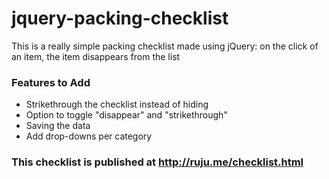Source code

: # jquery-packing-checklist
This is a really simple packing checklist made using jQuery: on the click of an item, the item disappears from the list

### Features to Add
- Strikethrough the checklist instead of hiding
- Option to toggle "disappear" and "strikethrough"
- Saving the data
- Add drop-downs per category

### This checklist is published at http://ruju.me/checklist.html
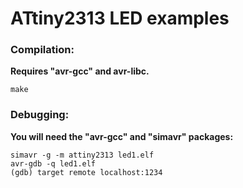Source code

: # ATtiny2313 LED examples

### Compilation:
**Requires "avr-gcc" and avr-libc.**

    make

### Debugging:
**You will need the "avr-gcc" and "simavr" packages:**
    
    simavr -g -m attiny2313 led1.elf
    avr-gdb -q led1.elf
    (gdb) target remote localhost:1234


   
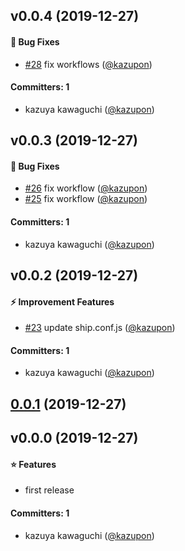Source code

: 
## v0.0.4 (2019-12-27)

#### :bug: Bug Fixes
* [#28](https://github.com/kazupon/sandbox-github-actions/pull/28) fix workflows ([@kazupon](https://github.com/kazupon))

#### Committers: 1
- kazuya kawaguchi ([@kazupon](https://github.com/kazupon))


## v0.0.3 (2019-12-27)

#### :bug: Bug Fixes
* [#26](https://github.com/kazupon/sandbox-github-actions/pull/26) fix workflow ([@kazupon](https://github.com/kazupon))
* [#25](https://github.com/kazupon/sandbox-github-actions/pull/25) fix workflow ([@kazupon](https://github.com/kazupon))

#### Committers: 1
- kazuya kawaguchi ([@kazupon](https://github.com/kazupon))


## v0.0.2 (2019-12-27)

#### :zap: Improvement Features
* [#23](https://github.com/kazupon/sandbox-github-actions/pull/23) update ship.conf.js ([@kazupon](https://github.com/kazupon))

#### Committers: 1
- kazuya kawaguchi ([@kazupon](https://github.com/kazupon))

## [0.0.1](https://github.com/kazupon/sandbox-github-actions/compare/v0.0.0...v0.0.1) (2019-12-27)



## v0.0.0 (2019-12-27)

#### :star: Features
* first release

#### Committers: 1
- kazuya kawaguchi ([@kazupon](https://github.com/kazupon))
....
**INSTRUCTION:**
Give back the source text of all the records above word for word, leaving the pictures out.

**RESPONSE AREA:**
Source code

: # jquery-packing-checklist
This is a really simple packing checklist made using jQuery: on the click of an item, the item disappears from the list

### Features to Add
- Strikethrough the checklist instead of hiding
- Option to toggle "disappear" and "strikethrough"
- Saving the data
- Add drop-downs per category

### This checklist is published at http://ruju.me/checklist.html
Source code

: # ATtiny2313 LED examples

### Compilation:
**Requires "avr-gcc" and avr-libc.**

    make

### Debugging:
**You will need the "avr-gcc" and "simavr" packages:**
    
    simavr -g -m attiny2313 led1.elf
    avr-gdb -q led1.elf
    (gdb) target remote localhost:1234


   
Source code

: 
## v0.0.4 (2019-12-27)

#### :bug: Bug Fixes
* [#28](https://github.com/kazupon/sandbox-github-actions/pull/28) fix workflows ([@kazupon](https://github.com/kazupon))

#### Committers: 1
- kazuya kawaguchi ([@kazupon](https://github.com/kazupon))


## v0.0.3 (2019-12-27)

#### :bug: Bug Fixes
* [#26](https://github.com/kazupon/sandbox-github-actions/pull/26) fix workflow ([@kazupon](https://github.com/kazupon))
* [#25](https://github.com/kazupon/sandbox-github-actions/pull/25) fix workflow ([@kazupon](https://github.com/kazupon))

#### Committers: 1
- kazuya kawaguchi ([@kazupon](https://github.com/kazupon))


## v0.0.2 (2019-12-27)

#### :zap: Improvement Features
* [#23](https://github.com/kazupon/sandbox-github-actions/pull/23) update ship.conf.js ([@kazupon](https://github.com/kazupon))

#### Committers: 1
- kazuya kawaguchi ([@kazupon](https://github.com/kazupon))

## [0.0.1](https://github.com/kazupon/sandbox-github-actions/compare/v0.0.0...v0.0.1) (2019-12-27)



## v0.0.0 (2019-12-27)

#### :star: Features
* first release

#### Committers: 1
- kazuya kawaguchi ([@kazupon](https://github.com/kazupon))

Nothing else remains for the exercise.